7. The most recent version of UCITA, subsection 215 (d) contemplates a tort law remedy for losses incurred by someone who relies to his or her detriment on electronic events initiated by another. This is a useful provision in that it provides a legitimate remedy that might be otherwise unavailable via the law of contract. It is recommended that the UECA adopt a provision similar to subsection 215 (d)
8. It is recommended that the principles that comprise the external aspect of agency law be used in conjunction with an attribution rule in order to preclude the possibility that an electronic agent will have an unlimited power to bind its ‘principal’. The principles that comprise the external aspect of agency would harmonize with fundamental principles of contract law and would assist in determining whether there has in fact been a “manifestation of assent” in particular instances.

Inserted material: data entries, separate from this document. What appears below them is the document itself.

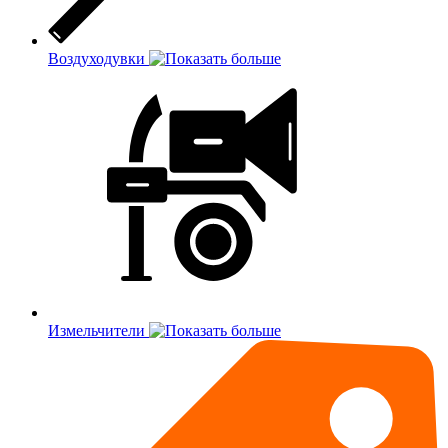
Воздуходувки
Измельчители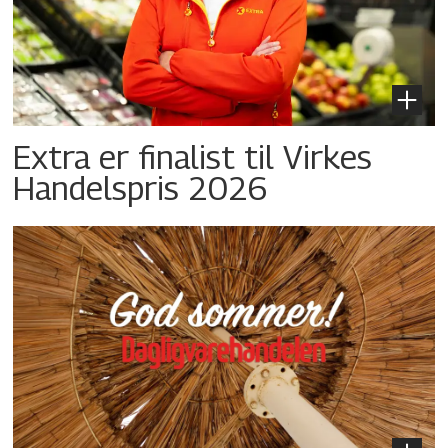
Extra er finalist til Virkes
Handelspris 2026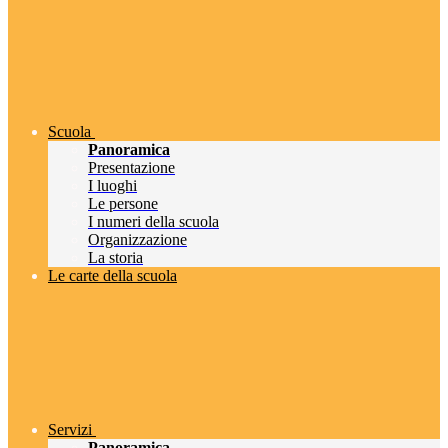
Scuola
Panoramica
Presentazione
I luoghi
Le persone
I numeri della scuola
Organizzazione
La storia
Le carte della scuola
Servizi
Panoramica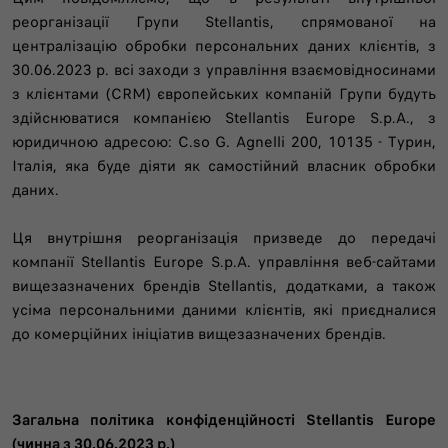
реорганізації Групи Stellantis, спрямованої на
централізацію обробки персональних даних клієнтів, з
30.06.2023 р. всі заходи з управління взаємовідносинами
з клієнтами (CRM) європейських компаній Групи будуть
здійснюватися компанією Stellantis Europe S.p.A., з
юридичною адресою: C.so G. Agnelli 200, 10135 - Турин,
Італія, яка буде діяти як самостійний власник обробки
даних.
Ця внутрішня реорганізація призведе до передачі
компанії Stellantis Europe S.p.A. управління веб-сайтами
вищезазначених брендів Stellantis, додатками, а також
усіма персональними даними клієнтів, які приєдналися
до комерційних ініціатив вищезазначених брендів.
Загальна політика конфіденційності Stellantis Europe
(чинна з 30.06.2023 р.)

9. It is recommended that agency law’s “authority” concept be utilized to place limits on the contractual liability of those who initiate electronic devices for the purposes of electronic commerce. The implementation of such a recommendation would safeguard the contractual intentions of ‘principal’ and ‘third party’ by ensuring the existence of a true consensus ad idem. Applying the electronic agent metaphor and utilizing the authority concept will not disrupt or alter the fundamental principles of agency which, for hundreds of years, have allowed entities lacking juristic capacity to act as agents even when those entities would not have been capable of acting for themselves. Because an agent’s capacity and intentions are considered irrelevant to the external agency relationship, i.e. the relationship between principal and third party, treating electronic devices as ‘agents’ is far less controversial than treating them as independent persons.
10. It is recommended that agency law’s doctrine of ratification be adopted in electronic commerce. The implementation of such a recommendation would further safeguard the intentions of ‘principal’ and ‘third party’. It would also operate to cure minor defects in an electronic ‘agent’’s ‘authority’, it would could minimize technical defences and it would prevent unnecessary lawsuits. As between ‘principal’ and ‘third party’, the ‘third party’ will get exactly what he bargained for while the ‘principal’ is simply held to the transaction that she chose to adopt.
11. It is recommended that the rule in agency law which precludes undisclosed principals from ratifying unauthorized transactions be adopted in electronic commerce. Such a rule will encourage those who transact through the intermediary of an electronic device to present those transactions as openly and honestly as possible. The implementation of such a rule would also have the salutary effect of reducing the number of mistaken transactions. Further, it would minimize technical defences and perhaps prevent unnecessary lawsuits.